Taking A Leap of Courage
Some time around 4:30 AM, the distinct “chirp, chirp” of a cricket awakened me out of a deep sleep. Realizing that the cricket’s call was too close to be outside, I scrambled out of bed and began the hunt. Terrified that the creature would find its way into my bed during the night, I searched all around our bedroom, adjoining bathroom, the hallway, my office across from our bedroom and even the living room. Not finding the critter, I waited to hear its call again. Another “chirp, chirp”, much further away this time, took me back to our bedroom. After another thorough search, and desperate to get a few more ZZZ’s, I decided that the cricket was most likely outside and went back to bed.
The next evening, I was reading in bed, when I heard the cricket’s call once again. Frustrated that this creature was still in my home and terrified that it would find its way to my bed just as I was drifting off my sleep, I decided to take care of the situation once and for all. A mental image of a swampy-green, creeping thing with wiry legs and probing antennae taunted me. I dreaded finding and having to get rid of it. Armed with a broom, a dustpan, and bug-spray (just in case) I prepared for battle. I entered the bathroom, turning on all of the lights. No need to be caught off guard. I looked around, but nothing. Again, “chirp, chirp”. This time from my bathroom counter. I looked and at first, I didn’t see anything unusual. Looking a little closer, a baby cricket, the size of half of my pinky fingernail sat chirping with all of its might. After my heart stopped pounding, I removed her and tucked myself in for a peaceful night’s sleep.
Fear. The thought of what frightens us, the conjured images of that feared thing, are often larger than reality. The anxiety that we feel when we are confronted with something that we fear is often much greater than the actual thing or act itself.
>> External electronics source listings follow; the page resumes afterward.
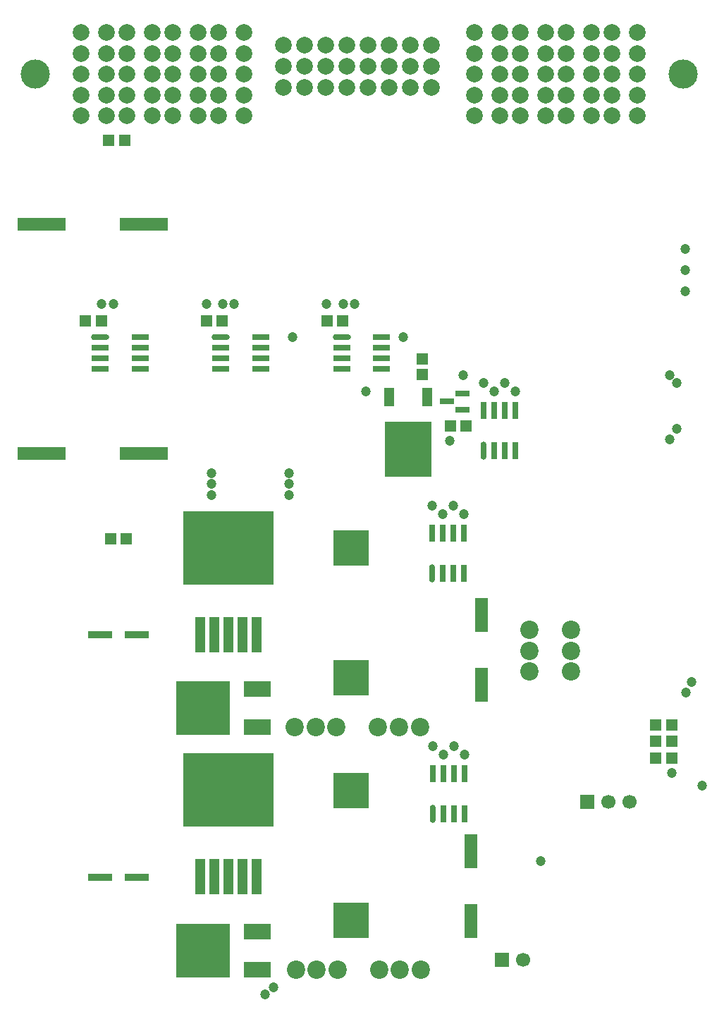
<source format=gts>
G04 Layer_Color=8388736*
%FSLAX44Y44*%
%MOMM*%
G71*
G01*
G75*
%ADD70R,1.3400X1.4000*%
%ADD71O,2.1500X0.7500*%
%ADD72R,2.1500X0.7500*%
%ADD73R,1.1500X2.3000*%
%ADD74R,5.7000X6.7000*%
%ADD75R,1.5000X4.1000*%
%ADD76R,2.9000X0.9000*%
%ADD77R,5.8000X1.5000*%
%ADD78R,1.4000X1.3400*%
%ADD79R,6.5000X6.5000*%
%ADD80R,3.3000X1.9000*%
%ADD81O,0.7500X2.1500*%
%ADD82R,0.7500X2.1500*%
%ADD83R,4.2000X4.2000*%
%ADD84R,1.7000X0.8000*%
%ADD85R,1.3000X4.3000*%
%ADD86R,10.9000X8.9000*%
%ADD87C,2.0000*%
%ADD88C,3.5000*%
%ADD89R,1.7000X1.7000*%
%ADD90C,1.7000*%
%ADD91C,2.2000*%
%ADD92C,1.2000*%
D70*
X534000Y779500D02*
D03*
Y760500D02*
D03*
D71*
X437000Y805000D02*
D03*
X147000D02*
D03*
X292000D02*
D03*
D72*
X437000Y792300D02*
D03*
Y779600D02*
D03*
Y766900D02*
D03*
X485000Y805000D02*
D03*
Y792300D02*
D03*
Y779600D02*
D03*
Y766900D02*
D03*
X147000Y792300D02*
D03*
Y779600D02*
D03*
Y766900D02*
D03*
X195000Y805000D02*
D03*
Y792300D02*
D03*
Y779600D02*
D03*
Y766900D02*
D03*
X292000Y792300D02*
D03*
Y779600D02*
D03*
Y766900D02*
D03*
X340000Y805000D02*
D03*
Y792300D02*
D03*
Y779600D02*
D03*
Y766900D02*
D03*
D73*
X539800Y733500D02*
D03*
X494200D02*
D03*
D74*
X517000Y670500D02*
D03*
D75*
X592000Y188000D02*
D03*
Y104000D02*
D03*
X605000Y388000D02*
D03*
Y472000D02*
D03*
D76*
X147000Y448000D02*
D03*
X191000D02*
D03*
Y157000D02*
D03*
X147000D02*
D03*
D77*
X76500Y941000D02*
D03*
X199500D02*
D03*
X76500Y666000D02*
D03*
X199500D02*
D03*
D78*
X438500Y825000D02*
D03*
X419500D02*
D03*
X293500D02*
D03*
X274500D02*
D03*
X148500Y825000D02*
D03*
X129500D02*
D03*
X567500Y699000D02*
D03*
X586500D02*
D03*
X833500Y340000D02*
D03*
X814500D02*
D03*
X833500Y320000D02*
D03*
X814500D02*
D03*
X833500Y300000D02*
D03*
X814500D02*
D03*
X176500Y1042000D02*
D03*
X157500D02*
D03*
X178500Y563000D02*
D03*
X159500D02*
D03*
D79*
X271000Y360000D02*
D03*
Y69000D02*
D03*
D80*
X336000Y383000D02*
D03*
Y337000D02*
D03*
Y92000D02*
D03*
Y46000D02*
D03*
D81*
X608000Y669000D02*
D03*
X546000Y522000D02*
D03*
X547000Y233000D02*
D03*
D82*
X620700Y669000D02*
D03*
X633400D02*
D03*
X646100D02*
D03*
X608000Y717000D02*
D03*
X620700D02*
D03*
X633400D02*
D03*
X646100D02*
D03*
X558700Y522000D02*
D03*
X571400D02*
D03*
X584100D02*
D03*
X546000Y570000D02*
D03*
X558700D02*
D03*
X571400D02*
D03*
X584100D02*
D03*
X559700Y233000D02*
D03*
X572400D02*
D03*
X585100D02*
D03*
X547000Y281000D02*
D03*
X559700D02*
D03*
X572400D02*
D03*
X585100D02*
D03*
D83*
X448000Y396250D02*
D03*
Y552250D02*
D03*
X448000Y105000D02*
D03*
Y261000D02*
D03*
D84*
X563500Y728000D02*
D03*
X582500Y737500D02*
D03*
Y718500D02*
D03*
D85*
X267000Y448500D02*
D03*
X284000D02*
D03*
X301000D02*
D03*
X318000D02*
D03*
X335000D02*
D03*
X267000Y157500D02*
D03*
X284000D02*
D03*
X301000D02*
D03*
X318000D02*
D03*
X335000D02*
D03*
D86*
X301000Y552500D02*
D03*
Y261500D02*
D03*
D87*
X545250Y1105200D02*
D03*
X494450D02*
D03*
X519850D02*
D03*
X418250Y1105400D02*
D03*
X367450D02*
D03*
X443650D02*
D03*
X469050D02*
D03*
X545250Y1130600D02*
D03*
X519850D02*
D03*
X469050D02*
D03*
X494450D02*
D03*
X392850Y1130800D02*
D03*
X367450D02*
D03*
X418250D02*
D03*
X443650D02*
D03*
Y1156200D02*
D03*
X418250D02*
D03*
X367450D02*
D03*
X392850D02*
D03*
X494450Y1156000D02*
D03*
X469050D02*
D03*
X519850D02*
D03*
X124350Y1071000D02*
D03*
Y1096000D02*
D03*
Y1121000D02*
D03*
Y1146000D02*
D03*
Y1171000D02*
D03*
X154350Y1071000D02*
D03*
Y1096000D02*
D03*
Y1171000D02*
D03*
Y1146000D02*
D03*
Y1121000D02*
D03*
X179350Y1071000D02*
D03*
Y1096000D02*
D03*
Y1121000D02*
D03*
Y1146000D02*
D03*
Y1171000D02*
D03*
X209350Y1071000D02*
D03*
Y1096000D02*
D03*
Y1171000D02*
D03*
Y1146000D02*
D03*
Y1121000D02*
D03*
X234350Y1071000D02*
D03*
Y1096000D02*
D03*
Y1121000D02*
D03*
Y1146000D02*
D03*
Y1171000D02*
D03*
X264350Y1071000D02*
D03*
Y1096000D02*
D03*
Y1171000D02*
D03*
Y1146000D02*
D03*
Y1121000D02*
D03*
X319350D02*
D03*
Y1146000D02*
D03*
Y1171000D02*
D03*
Y1096000D02*
D03*
Y1071000D02*
D03*
X289350Y1171000D02*
D03*
Y1146000D02*
D03*
Y1121000D02*
D03*
Y1096000D02*
D03*
Y1071000D02*
D03*
X761950D02*
D03*
Y1096000D02*
D03*
Y1121000D02*
D03*
Y1146000D02*
D03*
Y1171000D02*
D03*
X791950Y1071000D02*
D03*
Y1096000D02*
D03*
Y1171000D02*
D03*
Y1146000D02*
D03*
Y1121000D02*
D03*
X736950D02*
D03*
Y1146000D02*
D03*
Y1171000D02*
D03*
Y1096000D02*
D03*
Y1071000D02*
D03*
X706950Y1171000D02*
D03*
Y1146000D02*
D03*
Y1121000D02*
D03*
Y1096000D02*
D03*
Y1071000D02*
D03*
X681950Y1121000D02*
D03*
Y1146000D02*
D03*
Y1171000D02*
D03*
Y1096000D02*
D03*
Y1071000D02*
D03*
X651950Y1171000D02*
D03*
Y1146000D02*
D03*
Y1121000D02*
D03*
Y1096000D02*
D03*
Y1071000D02*
D03*
X626950Y1121000D02*
D03*
Y1146000D02*
D03*
Y1171000D02*
D03*
Y1096000D02*
D03*
Y1071000D02*
D03*
X596950Y1171000D02*
D03*
Y1146000D02*
D03*
Y1121000D02*
D03*
Y1096000D02*
D03*
Y1071000D02*
D03*
X545250Y1156000D02*
D03*
X392850Y1105400D02*
D03*
D88*
X846950Y1121000D02*
D03*
X69350D02*
D03*
D89*
X630000Y58000D02*
D03*
X732000Y247750D02*
D03*
D90*
X655400Y58000D02*
D03*
X757400Y247750D02*
D03*
X782800D02*
D03*
D91*
X407000Y46000D02*
D03*
X339000Y261250D02*
D03*
X301000D02*
D03*
X264000D02*
D03*
X339000Y233500D02*
D03*
X301500D02*
D03*
X264000D02*
D03*
Y289000D02*
D03*
X301500D02*
D03*
X339000D02*
D03*
X713000Y404000D02*
D03*
X339000Y580000D02*
D03*
X301500D02*
D03*
X382000Y46000D02*
D03*
X531000Y337000D02*
D03*
X532000Y46000D02*
D03*
X507000D02*
D03*
X482000D02*
D03*
X432000D02*
D03*
X381000Y337000D02*
D03*
X264000Y580000D02*
D03*
Y524500D02*
D03*
X301500D02*
D03*
X339000D02*
D03*
X264000Y552250D02*
D03*
X301000D02*
D03*
X339000D02*
D03*
X506000Y337000D02*
D03*
X481000D02*
D03*
X406000D02*
D03*
X663000Y454000D02*
D03*
Y429000D02*
D03*
Y404000D02*
D03*
X713000Y454000D02*
D03*
Y429000D02*
D03*
X431000Y337000D02*
D03*
D92*
X850000Y860000D02*
D03*
X857000Y391000D02*
D03*
X851000Y379000D02*
D03*
X850000Y886000D02*
D03*
Y911000D02*
D03*
X833500Y282500D02*
D03*
X571000Y603000D02*
D03*
X546000D02*
D03*
X558667Y593000D02*
D03*
X870000Y267000D02*
D03*
X583000Y760000D02*
D03*
X439000Y845000D02*
D03*
X453000D02*
D03*
X294000D02*
D03*
X308000D02*
D03*
X163000D02*
D03*
X149000D02*
D03*
X275000D02*
D03*
X419000D02*
D03*
X466000Y740000D02*
D03*
X584000Y593000D02*
D03*
X378000Y805000D02*
D03*
X511000D02*
D03*
X567000Y681000D02*
D03*
X512000Y691000D02*
D03*
X281000Y642000D02*
D03*
X374000D02*
D03*
Y616000D02*
D03*
X281000D02*
D03*
X281000Y629000D02*
D03*
X374000Y629000D02*
D03*
X676000Y176000D02*
D03*
X585000Y304000D02*
D03*
X559667D02*
D03*
X572000Y314000D02*
D03*
X547000D02*
D03*
X646000Y740000D02*
D03*
X608000Y750000D02*
D03*
X633000D02*
D03*
X620667Y740000D02*
D03*
X355000Y25000D02*
D03*
X345000Y16000D02*
D03*
X840000Y695000D02*
D03*
Y750000D02*
D03*
X831000Y760000D02*
D03*
Y683000D02*
D03*
M02*

</source>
This anxiety can hold us back from our goals or the peace that comes with confronting our fears and taking care of what needs to be done.
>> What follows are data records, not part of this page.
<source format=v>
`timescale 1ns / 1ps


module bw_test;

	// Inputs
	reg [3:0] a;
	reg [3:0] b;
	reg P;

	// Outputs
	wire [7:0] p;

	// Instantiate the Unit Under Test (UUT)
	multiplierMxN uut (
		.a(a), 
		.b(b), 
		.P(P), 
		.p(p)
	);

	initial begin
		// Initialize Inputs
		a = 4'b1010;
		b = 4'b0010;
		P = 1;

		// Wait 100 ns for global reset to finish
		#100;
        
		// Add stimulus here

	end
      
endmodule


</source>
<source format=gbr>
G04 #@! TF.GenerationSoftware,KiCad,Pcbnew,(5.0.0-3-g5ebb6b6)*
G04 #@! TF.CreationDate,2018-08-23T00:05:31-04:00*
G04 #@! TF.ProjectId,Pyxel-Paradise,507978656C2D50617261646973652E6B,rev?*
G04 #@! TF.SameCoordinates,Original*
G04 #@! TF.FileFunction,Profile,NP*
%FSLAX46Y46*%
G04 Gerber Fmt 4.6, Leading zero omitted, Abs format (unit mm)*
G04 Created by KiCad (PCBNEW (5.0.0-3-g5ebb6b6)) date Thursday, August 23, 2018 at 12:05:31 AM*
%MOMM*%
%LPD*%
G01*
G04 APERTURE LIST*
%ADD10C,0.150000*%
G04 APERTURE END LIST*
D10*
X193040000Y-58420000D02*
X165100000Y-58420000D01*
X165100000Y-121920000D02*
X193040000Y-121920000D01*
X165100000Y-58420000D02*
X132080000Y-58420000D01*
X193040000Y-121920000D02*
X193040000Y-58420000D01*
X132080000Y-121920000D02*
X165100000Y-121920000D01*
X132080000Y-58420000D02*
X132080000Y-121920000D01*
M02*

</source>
"The thought of what frightens us, the conjured images of that feared thing, are often larger than reality."
For a moment, I had considered sleeping in another room rather than deal with one of my phobias, bugs. However, unwilling to be defeated by my fear, I prepared. I planned, got the necessary tools and then assessed the situation. This is how we should confront all of our fears. We should “reality test” our thoughts behind the fear and assess the real risk. What was the chance that the cricket spent 2 nights planning its attack on me? Probably 0%. Rather, if I frightened it, it would likely try to hop away from me rather than towards me.
We should also be prepared for the reality of what we might actually confront. Unwilling to let the cricket take up residence in my bathroom, I knew that I would need to catch it and enter it into the relocation program. However, it could have leapt into my nest of hair, or worse yet, down my nightgown. That would have been a sight, me screaming, arms flailing, the cricket frantically trying to escape the giant human. However, I grabbed the tools that I thought were best suited for the job, developed a strategy to find and catch the critter and then moved forward.
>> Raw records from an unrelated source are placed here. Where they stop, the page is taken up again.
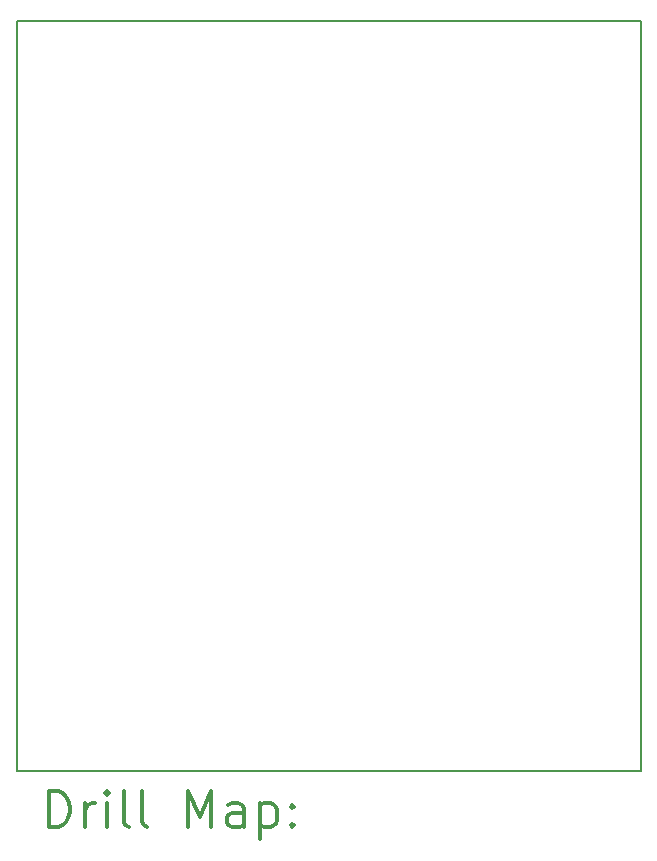
<source format=gbr>
%FSLAX45Y45*%
G04 Gerber Fmt 4.5, Leading zero omitted, Abs format (unit mm)*
G04 Created by KiCad (PCBNEW 5.1.9+dfsg1-1+deb11u1) date 2023-10-07 09:00:17*
%MOMM*%
%LPD*%
G01*
G04 APERTURE LIST*
%TA.AperFunction,Profile*%
%ADD10C,0.150000*%
%TD*%
%ADD11C,0.200000*%
%ADD12C,0.300000*%
G04 APERTURE END LIST*
D10*
X12395200Y-6705600D02*
X12395200Y-13055600D01*
X17678400Y-6705600D02*
X12395200Y-6705600D01*
X17678400Y-13055600D02*
X17678400Y-6705600D01*
X12395200Y-13055600D02*
X17678400Y-13055600D01*
D11*
D12*
X12674128Y-13528814D02*
X12674128Y-13228814D01*
X12745557Y-13228814D01*
X12788414Y-13243100D01*
X12816986Y-13271671D01*
X12831271Y-13300243D01*
X12845557Y-13357386D01*
X12845557Y-13400243D01*
X12831271Y-13457386D01*
X12816986Y-13485957D01*
X12788414Y-13514529D01*
X12745557Y-13528814D01*
X12674128Y-13528814D01*
X12974128Y-13528814D02*
X12974128Y-13328814D01*
X12974128Y-13385957D02*
X12988414Y-13357386D01*
X13002700Y-13343100D01*
X13031271Y-13328814D01*
X13059843Y-13328814D01*
X13159843Y-13528814D02*
X13159843Y-13328814D01*
X13159843Y-13228814D02*
X13145557Y-13243100D01*
X13159843Y-13257386D01*
X13174128Y-13243100D01*
X13159843Y-13228814D01*
X13159843Y-13257386D01*
X13345557Y-13528814D02*
X13316986Y-13514529D01*
X13302700Y-13485957D01*
X13302700Y-13228814D01*
X13502700Y-13528814D02*
X13474128Y-13514529D01*
X13459843Y-13485957D01*
X13459843Y-13228814D01*
X13845557Y-13528814D02*
X13845557Y-13228814D01*
X13945557Y-13443100D01*
X14045557Y-13228814D01*
X14045557Y-13528814D01*
X14316986Y-13528814D02*
X14316986Y-13371671D01*
X14302700Y-13343100D01*
X14274128Y-13328814D01*
X14216986Y-13328814D01*
X14188414Y-13343100D01*
X14316986Y-13514529D02*
X14288414Y-13528814D01*
X14216986Y-13528814D01*
X14188414Y-13514529D01*
X14174128Y-13485957D01*
X14174128Y-13457386D01*
X14188414Y-13428814D01*
X14216986Y-13414529D01*
X14288414Y-13414529D01*
X14316986Y-13400243D01*
X14459843Y-13328814D02*
X14459843Y-13628814D01*
X14459843Y-13343100D02*
X14488414Y-13328814D01*
X14545557Y-13328814D01*
X14574128Y-13343100D01*
X14588414Y-13357386D01*
X14602700Y-13385957D01*
X14602700Y-13471671D01*
X14588414Y-13500243D01*
X14574128Y-13514529D01*
X14545557Y-13528814D01*
X14488414Y-13528814D01*
X14459843Y-13514529D01*
X14731271Y-13500243D02*
X14745557Y-13514529D01*
X14731271Y-13528814D01*
X14716986Y-13514529D01*
X14731271Y-13500243D01*
X14731271Y-13528814D01*
X14731271Y-13343100D02*
X14745557Y-13357386D01*
X14731271Y-13371671D01*
X14716986Y-13357386D01*
X14731271Y-13343100D01*
X14731271Y-13371671D01*
M02*

</source>
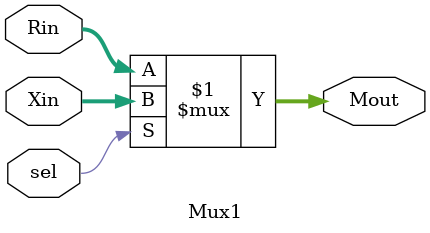
<source format=sv>
module Mux1(input[15:0]Rin,Xin,input sel,output [15:0]Mout);
assign Mout=(sel) ? Xin : Rin ;
endmodule

</source>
When we confront our fears, having a well thought out strategy can help us deal with most imaginable outcomes. It doesn’t mean that we can control every outcome, but we are better able to cope with whatever happens. Developing a strategy means that we have done a risk assessment and come to the decision that the risk outweighs avoiding the situation or thing altogether.
Sometimes, bad things happen. The thing we feared happens. The cricket launches into my hair and I scramble around the bathroom, screaming as I try to pull it out breaking the evergreen scented candle that my dear friend gave me in the process. However, it is usually not the end of the world. Even when we are faced with what have feared all along, we can manage it. We can get through and when we get through, our courage and bravery have shown us that we can do hard things. We don’t have to like it, but we can do it.
So, when that “chirp, chirp” wakes you from the dead of sleep, stand your ground. Realize that “death by cricket mauling” is unlikely to make the evening headlines. Grab your broom, a dustpan (and bug-spray, just in case) and take the next a step forward.